» **WORK TO BE COMPLETED**
Extract the text from each item in the material, reproducing every line word for word.

Data extracted from a collection:
=-=-=-=-=
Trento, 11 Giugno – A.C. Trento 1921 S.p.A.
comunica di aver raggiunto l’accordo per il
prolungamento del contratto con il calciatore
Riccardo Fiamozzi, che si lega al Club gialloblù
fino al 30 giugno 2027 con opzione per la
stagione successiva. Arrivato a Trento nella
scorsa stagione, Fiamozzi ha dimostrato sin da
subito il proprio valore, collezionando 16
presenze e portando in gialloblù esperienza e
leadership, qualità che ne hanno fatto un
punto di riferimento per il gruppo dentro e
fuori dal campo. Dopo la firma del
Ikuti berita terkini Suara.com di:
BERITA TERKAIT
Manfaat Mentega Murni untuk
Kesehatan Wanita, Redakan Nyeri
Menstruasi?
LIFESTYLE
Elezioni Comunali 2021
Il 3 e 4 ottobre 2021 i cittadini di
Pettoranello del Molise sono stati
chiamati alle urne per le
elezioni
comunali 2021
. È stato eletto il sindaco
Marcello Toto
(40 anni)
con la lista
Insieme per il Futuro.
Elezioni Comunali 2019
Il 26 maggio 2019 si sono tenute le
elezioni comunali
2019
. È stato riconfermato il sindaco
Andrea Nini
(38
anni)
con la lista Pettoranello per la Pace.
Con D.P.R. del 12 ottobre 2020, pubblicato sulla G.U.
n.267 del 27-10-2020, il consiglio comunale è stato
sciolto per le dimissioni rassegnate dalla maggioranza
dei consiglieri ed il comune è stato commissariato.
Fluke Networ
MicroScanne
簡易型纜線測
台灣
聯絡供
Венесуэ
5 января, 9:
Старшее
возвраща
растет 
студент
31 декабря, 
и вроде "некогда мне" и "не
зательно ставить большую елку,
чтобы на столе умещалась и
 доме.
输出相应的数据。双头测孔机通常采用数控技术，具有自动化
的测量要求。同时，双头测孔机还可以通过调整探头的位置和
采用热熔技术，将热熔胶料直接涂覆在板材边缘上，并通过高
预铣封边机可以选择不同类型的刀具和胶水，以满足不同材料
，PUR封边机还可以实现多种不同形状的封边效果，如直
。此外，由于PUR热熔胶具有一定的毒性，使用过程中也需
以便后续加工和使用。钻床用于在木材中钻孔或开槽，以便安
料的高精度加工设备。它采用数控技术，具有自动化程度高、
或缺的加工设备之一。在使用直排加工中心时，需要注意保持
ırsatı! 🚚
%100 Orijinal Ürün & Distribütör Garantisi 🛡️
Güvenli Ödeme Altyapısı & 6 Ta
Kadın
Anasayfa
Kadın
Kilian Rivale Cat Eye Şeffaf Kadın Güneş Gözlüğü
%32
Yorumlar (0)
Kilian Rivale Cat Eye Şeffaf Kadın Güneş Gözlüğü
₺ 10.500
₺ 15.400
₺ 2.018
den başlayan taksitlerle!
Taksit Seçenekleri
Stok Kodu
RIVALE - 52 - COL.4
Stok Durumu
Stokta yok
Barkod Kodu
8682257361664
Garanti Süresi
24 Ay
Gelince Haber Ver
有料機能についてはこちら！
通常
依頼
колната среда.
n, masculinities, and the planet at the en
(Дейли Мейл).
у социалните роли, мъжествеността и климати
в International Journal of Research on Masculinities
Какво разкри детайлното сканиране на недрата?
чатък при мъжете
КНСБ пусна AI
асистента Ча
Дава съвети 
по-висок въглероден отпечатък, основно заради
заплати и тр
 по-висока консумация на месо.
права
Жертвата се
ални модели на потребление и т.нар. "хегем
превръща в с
=-=-=-=-=
» **WRITTEN RESPONSE**
Trento, 11 Giugno – A.C. Trento 1921 S.p.A.
comunica di aver raggiunto l’accordo per il
prolungamento del contratto con il calciatore
Riccardo Fiamozzi, che si lega al Club gialloblù
fino al 30 giugno 2027 con opzione per la
stagione successiva. Arrivato a Trento nella
scorsa stagione, Fiamozzi ha dimostrato sin da
subito il proprio valore, collezionando 16
presenze e portando in gialloblù esperienza e
leadership, qualità che ne hanno fatto un
punto di riferimento per il gruppo dentro e
fuori dal campo. Dopo la firma del
Ikuti berita terkini Suara.com di:
BERITA TERKAIT
Manfaat Mentega Murni untuk
Kesehatan Wanita, Redakan Nyeri
Menstruasi?
LIFESTYLE
Elezioni Comunali 2021
Il 3 e 4 ottobre 2021 i cittadini di
Pettoranello del Molise sono stati
chiamati alle urne per le
elezioni
comunali 2021
. È stato eletto il sindaco
Marcello Toto
(40 anni)
con la lista
Insieme per il Futuro.
Elezioni Comunali 2019
Il 26 maggio 2019 si sono tenute le
elezioni comunali
2019
. È stato riconfermato il sindaco
Andrea Nini
(38
anni)
con la lista Pettoranello per la Pace.
Con D.P.R. del 12 ottobre 2020, pubblicato sulla G.U.
n.267 del 27-10-2020, il consiglio comunale è stato
sciolto per le dimissioni rassegnate dalla maggioranza
dei consiglieri ed il comune è stato commissariato.
Fluke Networ
MicroScanne
簡易型纜線測
台灣
聯絡供
Венесуэ
5 января, 9:
Старшее
возвраща
растет 
студент
31 декабря, 
и вроде "некогда мне" и "не
зательно ставить большую елку,
чтобы на столе умещалась и
 доме.
输出相应的数据。双头测孔机通常采用数控技术，具有自动化
的测量要求。同时，双头测孔机还可以通过调整探头的位置和
采用热熔技术，将热熔胶料直接涂覆在板材边缘上，并通过高
预铣封边机可以选择不同类型的刀具和胶水，以满足不同材料
，PUR封边机还可以实现多种不同形状的封边效果，如直
。此外，由于PUR热熔胶具有一定的毒性，使用过程中也需
以便后续加工和使用。钻床用于在木材中钻孔或开槽，以便安
料的高精度加工设备。它采用数控技术，具有自动化程度高、
或缺的加工设备之一。在使用直排加工中心时，需要注意保持
ırsatı! 🚚
%100 Orijinal Ürün & Distribütör Garantisi 🛡️
Güvenli Ödeme Altyapısı & 6 Ta
Kadın
Anasayfa
Kadın
Kilian Rivale Cat Eye Şeffaf Kadın Güneş Gözlüğü
%32
Yorumlar (0)
Kilian Rivale Cat Eye Şeffaf Kadın Güneş Gözlüğü
₺ 10.500
₺ 15.400
₺ 2.018
den başlayan taksitlerle!
Taksit Seçenekleri
Stok Kodu
RIVALE - 52 - COL.4
Stok Durumu
Stokta yok
Barkod Kodu
8682257361664
Garanti Süresi
24 Ay
Gelince Haber Ver
有料機能についてはこちら！
通常
依頼
колната среда.
n, masculinities, and the planet at the en
(Дейли Мейл).
у социалните роли, мъжествеността и климати
в International Journal of Research on Masculinities
Какво разкри детайлното сканиране на недрата?
чатък при мъжете
КНСБ пусна AI
асистента Ча
Дава съвети 
по-висок въглероден отпечатък, основно заради
заплати и тр
 по-висока консумация на месо.
права
Жертвата се
ални модели на потребление и т.нар. "хегем
превръща в с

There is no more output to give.